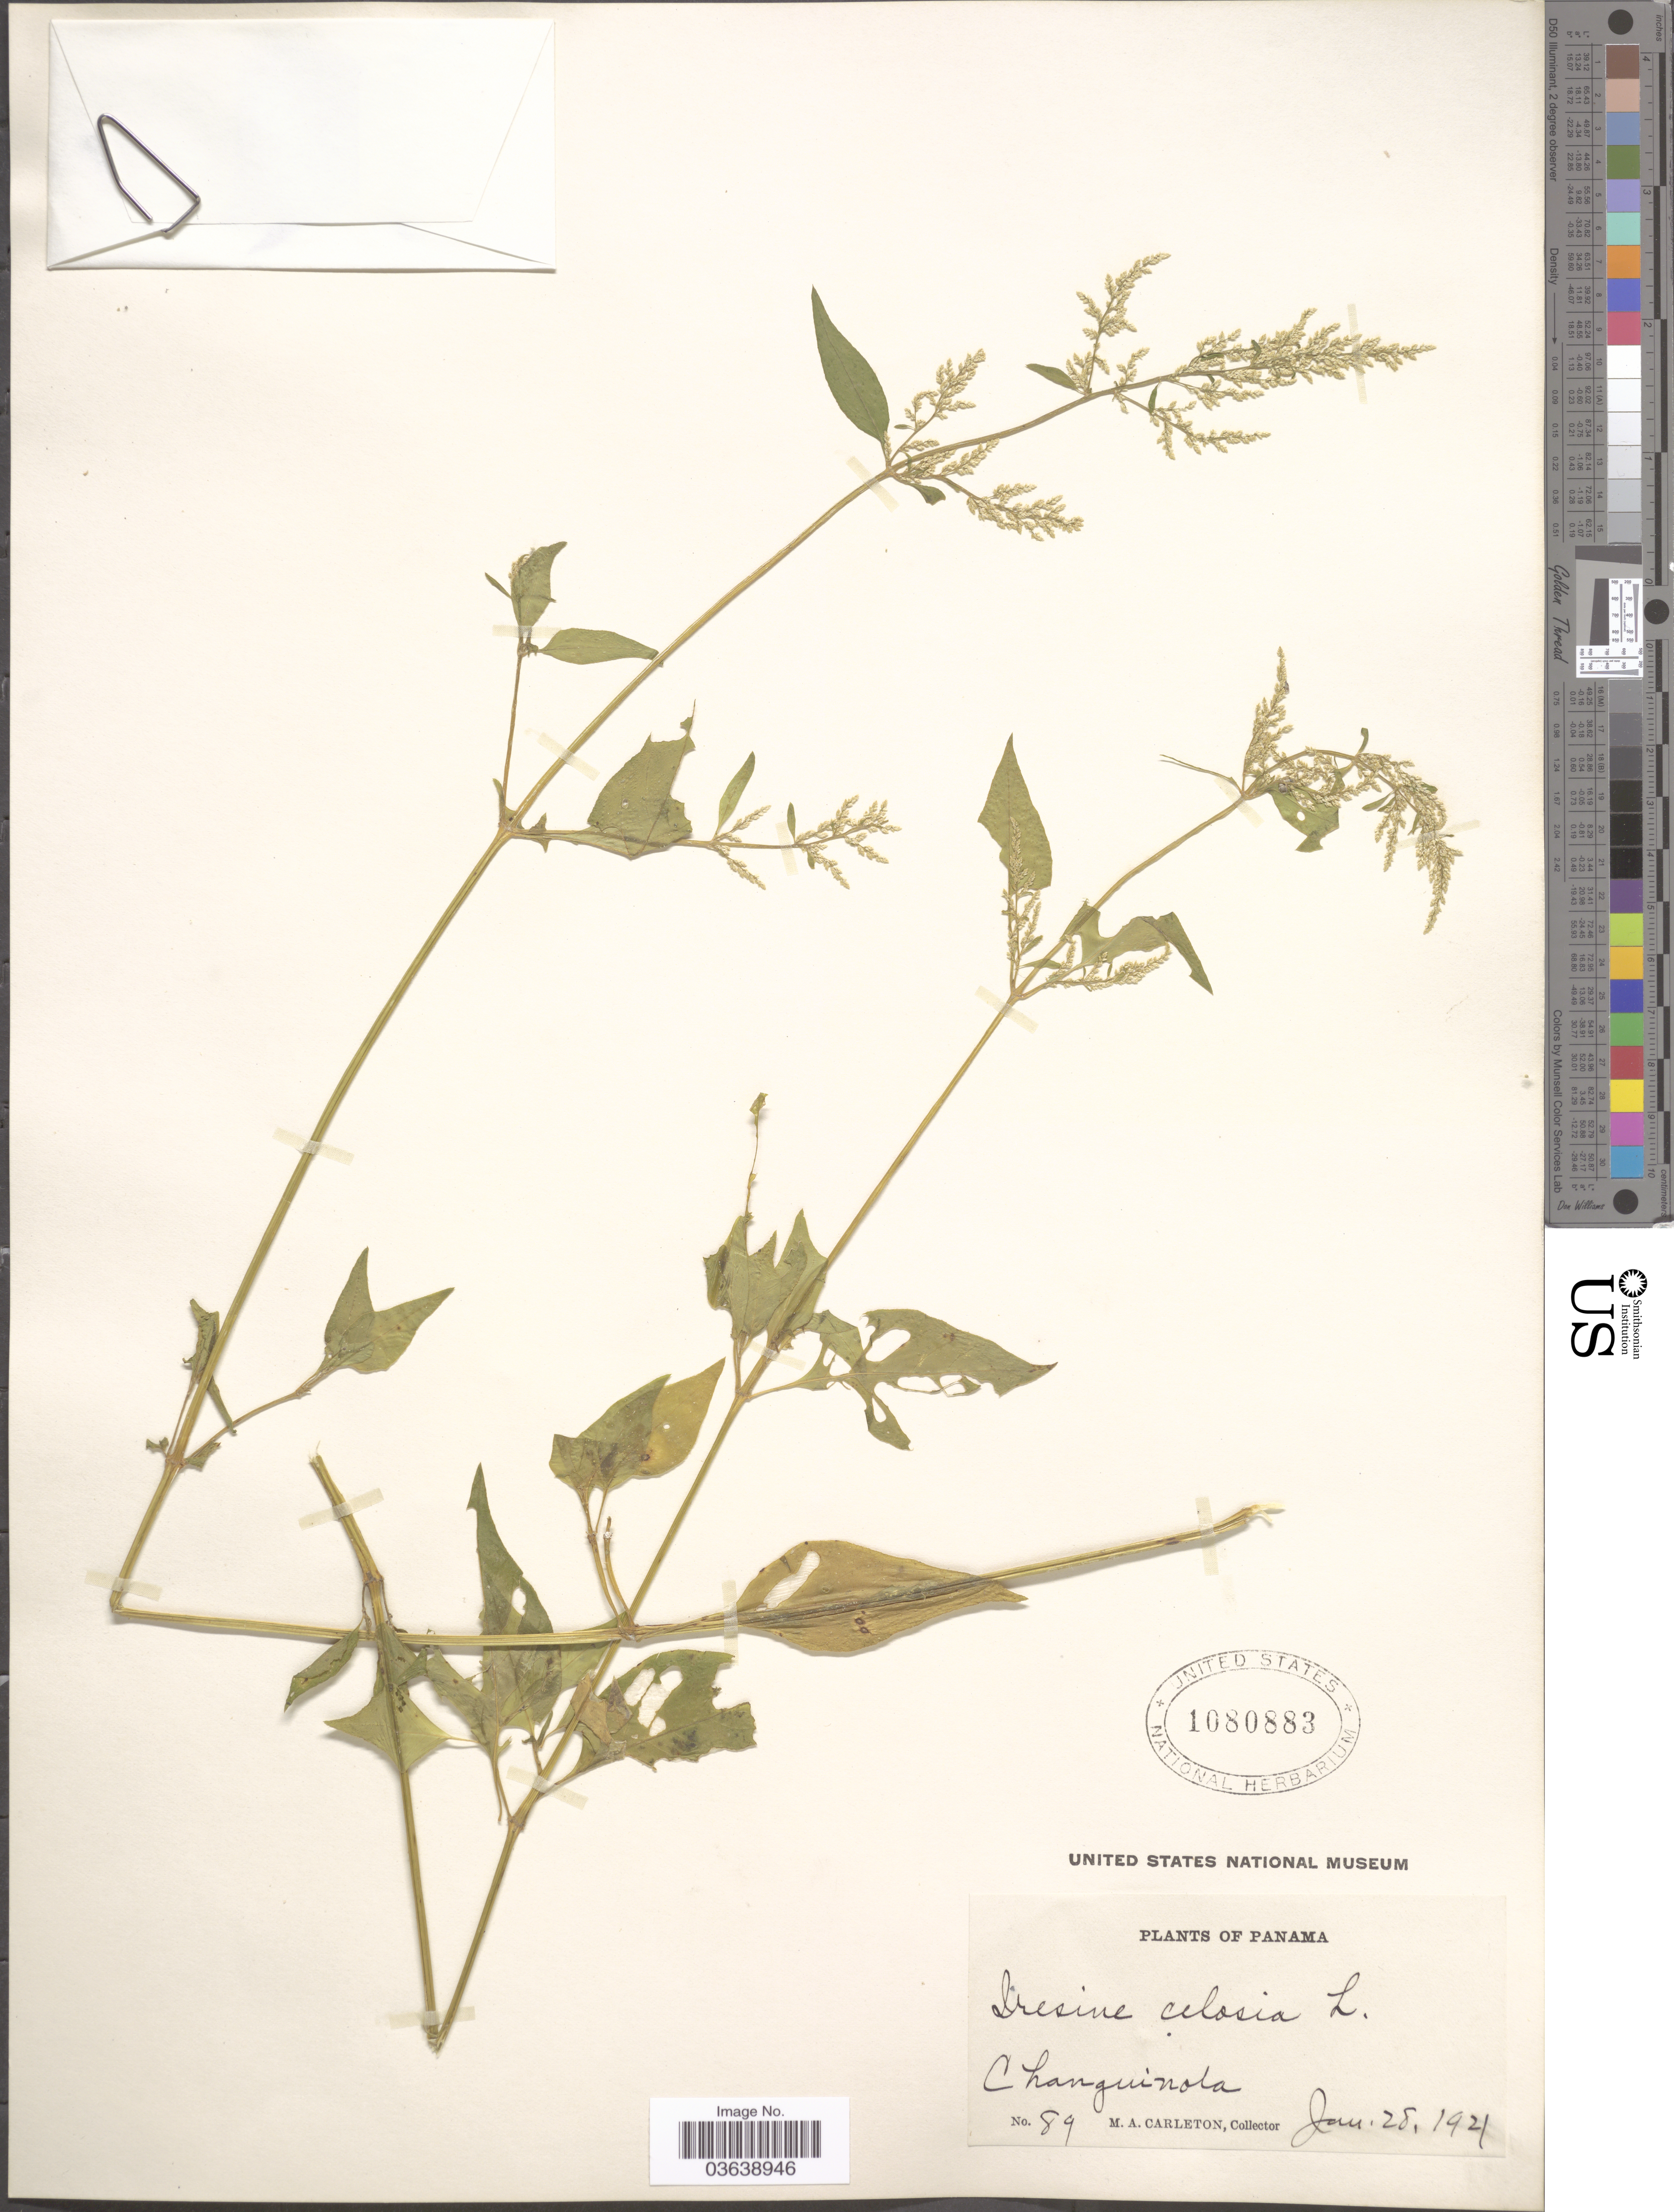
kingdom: Plantae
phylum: Tracheophyta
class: Magnoliopsida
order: Caryophyllales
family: Amaranthaceae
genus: Iresine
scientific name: Iresine celosia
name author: L.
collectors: M. A. Carleton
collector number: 89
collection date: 1921-01-28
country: Panama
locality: Changuinola.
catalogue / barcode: US 1080883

......

**SHORT PROBLEM**
Update the records by replacing "catalogue" with "catalog" and leaving every other line as it is. Leave out the pictures.

**THE SOLUTION**
kingdom: Plantae
phylum: Tracheophyta
class: Magnoliopsida
order: Caryophyllales
family: Amaranthaceae
genus: Iresine
scientific name: Iresine celosia
name author: L.
collectors: M. A. Carleton
collector number: 89
collection date: 1921-01-28
country: Panama
locality: Changuinola.
catalog / barcode: US 1080883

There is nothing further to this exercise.